PVSNet: Pixelwise Visibility-Aware Multi-View Stereo Network

Recently, learning-based multi-view stereo methods have achieved promising results. However, they all overlook the visibility difference among different views, which leads to an indiscriminate multi-view similarity definition and greatly limits their performance on datasets with strong viewpoint variations. In this paper, a Pixelwise Visibility-aware multi-view Stereo Network (PVSNet) is proposed for robust dense 3D reconstruction. We present a pixelwise visibility network to learn the visibility information for different neighboring images before computing the multi-view similarity, and then construct an adaptive weighted cost volume with the visibility information. Moreover, we present an anti-noise training strategy that introduces disturbing views during model training to make the pixelwise visibility network more distinguishable to unrelated views, which is different with the existing learning methods that only use two best neighboring views for training. To the best of our knowledge, PVSNet is the first deep learning framework that is able to capture the visibility information of different neighboring views. In this way, our method can be generalized well to different types of datasets, especially the ETH3D high-res benchmark with strong viewpoint variations. Extensive experiments show that PVSNet achieves the state-of-the-art performance on different datasets.

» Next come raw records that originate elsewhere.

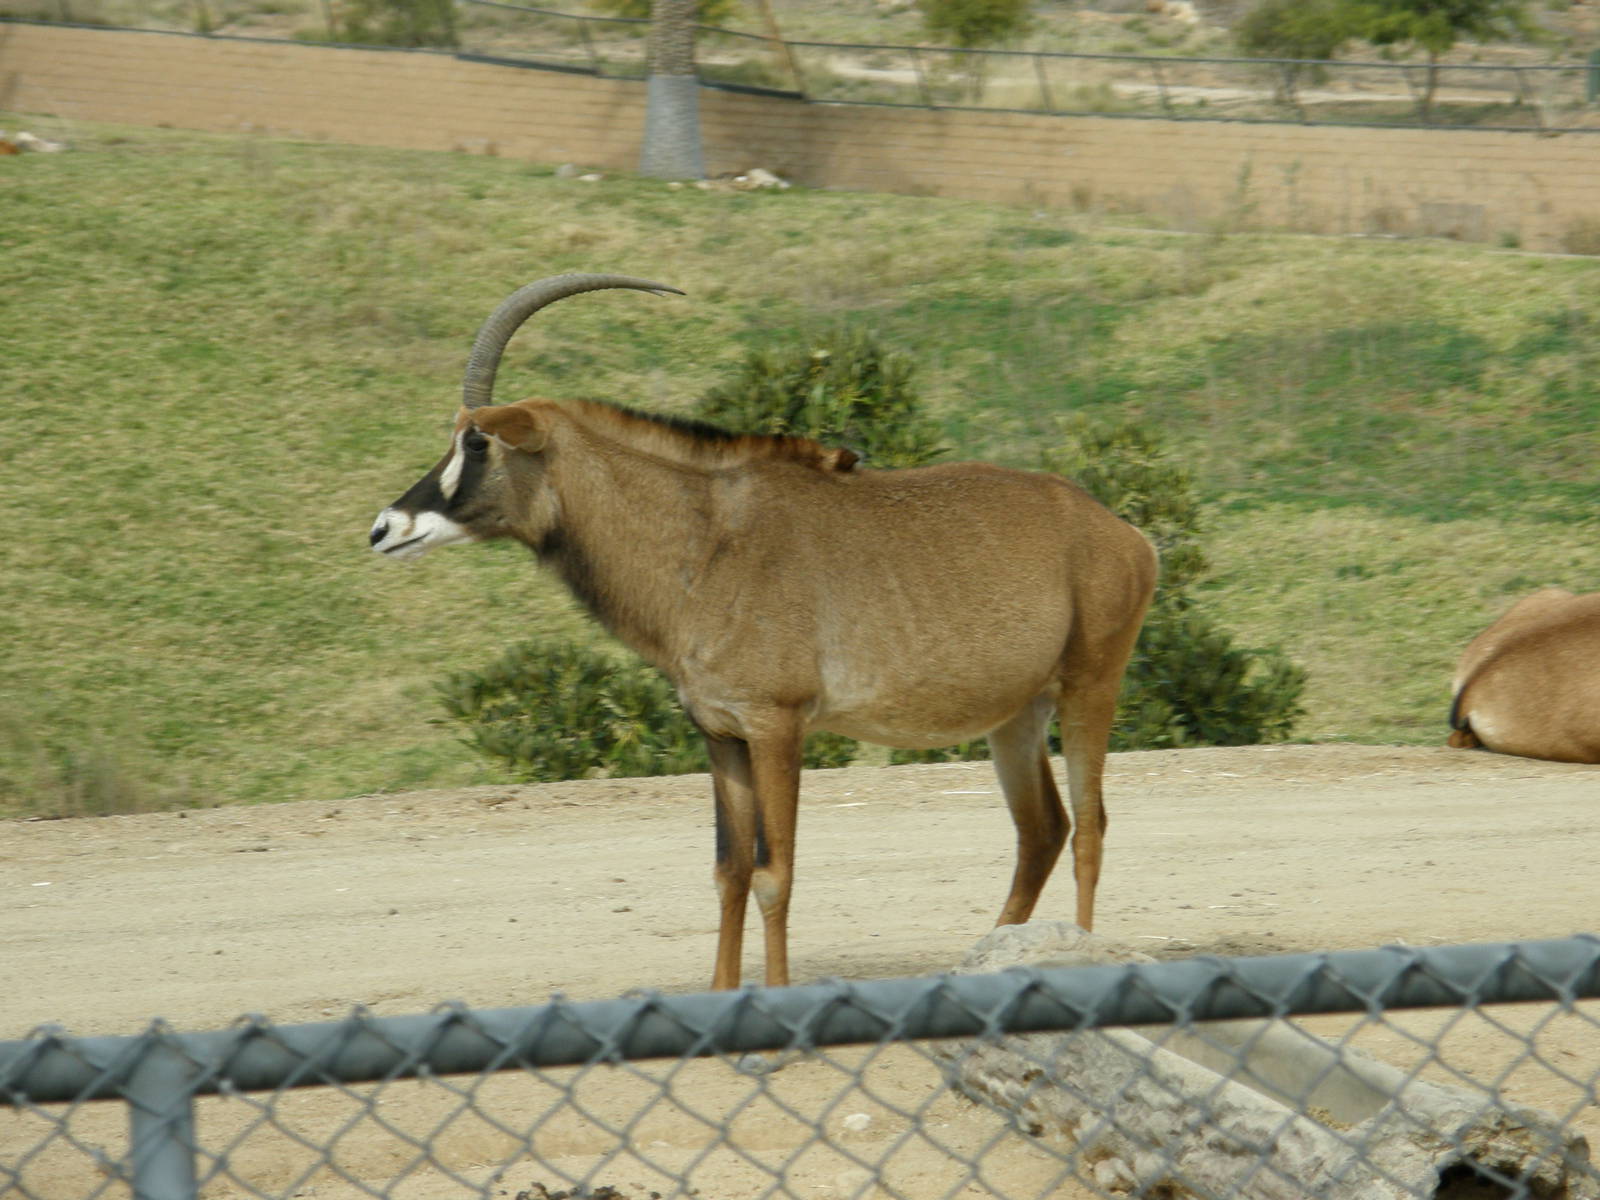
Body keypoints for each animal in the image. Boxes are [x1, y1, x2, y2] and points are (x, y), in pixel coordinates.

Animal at [370, 273, 1159, 990]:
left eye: (478, 442)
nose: (386, 528)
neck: (708, 543)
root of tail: (1123, 533)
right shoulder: (721, 732)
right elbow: (729, 872)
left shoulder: (778, 724)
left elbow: (775, 871)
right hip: (1015, 716)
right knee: (1043, 830)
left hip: (1091, 686)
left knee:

Learning Inverse Depth Regression for Multi-View Stereo with Correlation Cost Volume

Deep learning has shown to be effective for depth inference in multi-view stereo (MVS). However, the scalability and accuracy still remain an open problem in this domain. This can be attributed to the memory-consuming cost volume representation and inappropriate depth inference. Inspired by the group-wise correlation in stereo matching, we propose an average group-wise correlation similarity measure to construct a lightweight cost volume. This can not only reduce the memory consumption but also reduce the computational burden in the cost volume filtering. Based on our effective cost volume representation, we propose a cascade 3D U-Net module to regularize the cost volume to further boost the performance. Unlike the previous methods that treat multi-view depth inference as a depth regression problem or an inverse depth classification problem, we recast multi-view depth inference as an inverse depth regression task. This allows our network to achieve sub-pixel estimation and be applicable to large-scale scenes. Through extensive experiments on DTU dataset and Tanks and Temples dataset, we show that our proposed network with Correlation cost volume and Inverse DEpth Regression (CIDER), achieves state-of-the-art results, demonstrating its superior performance on scalability and accuracy.

Planar Prior Assisted PatchMatch Multi-View Stereo

The completeness of 3D models is still a challenging problem in multi-view stereo (MVS) due to the unreliable photometric consistency in low-textured areas. Since low-textured areas usually exhibit strong planarity, planar models are advantageous to the depth estimation of low-textured areas. On the other hand, PatchMatch multi-view stereo is very efficient for its sampling and propagation scheme. By taking advantage of planar models and PatchMatch multi-view stereo, we propose a planar prior assisted PatchMatch multi-view stereo framework in this paper. In detail, we utilize a probabilistic graphical model to embed planar models into PatchMatch multi-view stereo and contribute a novel multi-view aggregated matching cost. This novel cost takes both photometric consistency and planar compatibility into consideration, making it suited for the depth estimation of both non-planar and planar regions. Experimental results demonstrate that our method can efficiently recover the depth information of extremely low-textured areas, thus obtaining high complete 3D models and achieving state-of-the-art performance.